Horizon Attributes and Stratigraphic Detail
Once a horizon is mapped, interpreters extract attributes along or just below it to read geology the structure map alone hides. Amplitude extraction can highlight a gas-charged channel; coherence and curvature volumes reveal faults and fracture corridors that control Duvernay and Montney completions; spectral decomposition tunes to bed thickness and can image meandering fluvial systems in the Mannville. Flattening the volume on a chosen horizon removes later structural tilt so the interpreter sees depositional geometry as it was laid down. In tight resource plays these horizon-guided attributes drive landing-zone selection and lateral placement, where staying inside a 5 to 15 m sweet-spot interval separates a strong well from a marginal one.
Fast Facts
Before 3D seismic and workstation autotracking, horizons were picked by hand with coloured pencils on paper sections taped across long tables, and a single regional mapping project could occupy an interpreter for months. The shift to interpretation workstations in the late 1980s and 1990s collapsed that to days and made volume attributes possible. Today machine-learning autotrackers can propagate a horizon through an entire WCSB 3D survey of millions of traces in minutes, though experienced interpreters still hand-edit across faults and low-signal zones where algorithms cycle-skip.
Related Terms
A horizon is one product of the broader workflow that begins with a seismic survey acquiring data over a prospect. The horizon itself is traced along a seismic reflection, the physical event created by an impedance contrast. Where horizons converge or are offset, a fault is interpreted, and the relationship between horizons and faults defines the trap. The vertical separation between two horizons feeds an isopach map, the thickness picture that guides where reservoir is present and thick enough to drill.
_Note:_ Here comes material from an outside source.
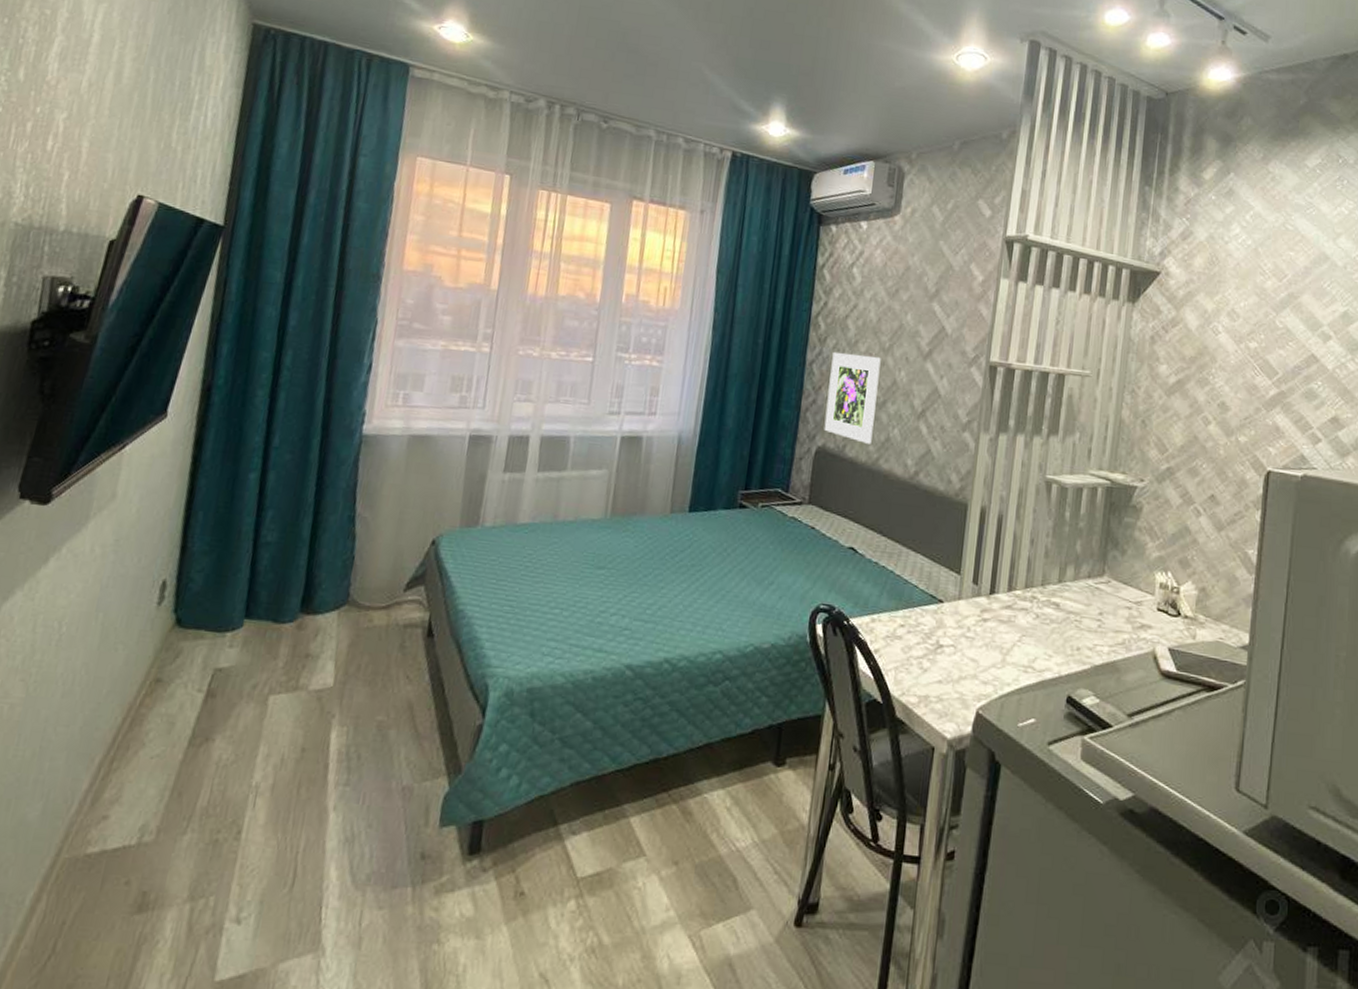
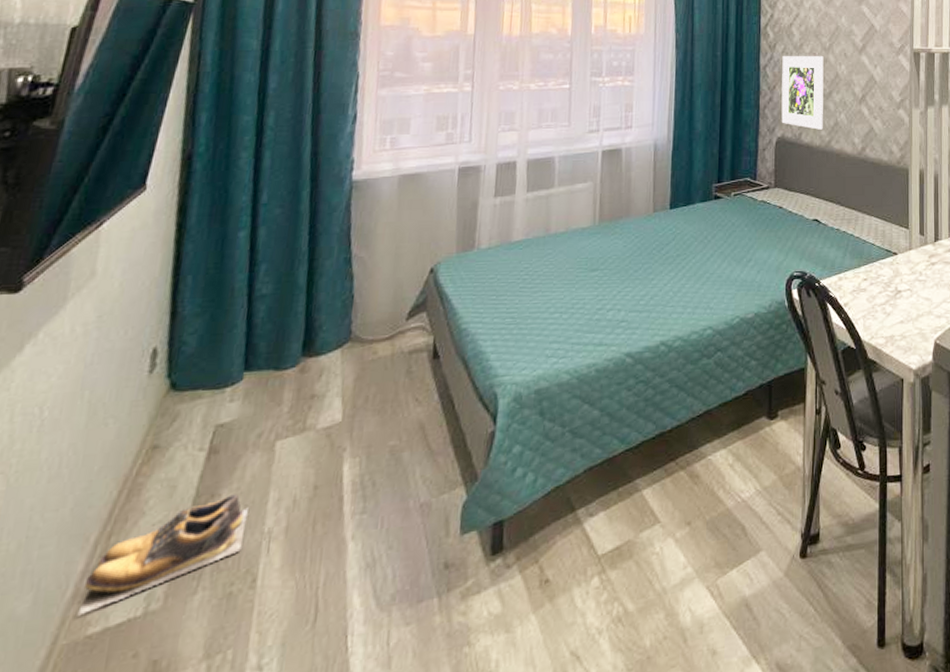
shoes: none [79,741,239,834] -> present [77,494,248,616]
Real-World WCSB Scenario: Mapping a Duvernay Landing Zone Near Fox Creek
An operator developing the Duvernay shale near Fox Creek, Alberta, shoots a 3D survey to plan a multi-well pad. Interpreters pick the top Duvernay and the underlying Swan Hills reflectors, tie them to three vertical penetrations with sonic and gamma logs, and build a depth-converted structure map. Coherence extracted along the Duvernay horizon exposes a northeast-trending fault corridor the team must avoid, because intersecting it risks lost circulation and frac communication with the wet Swan Hills below. The mapping pushes the planned laterals 300 m southeast of the original layout.
The repositioned wells land cleanly inside the target interval and avoid the fault, and post-completion microseismic confirms the fractures stayed within the Duvernay rather than growing down into water-bearing rock. Careful horizon work, costing a fraction of one well, protects a pad program worth well over CAD 50 million.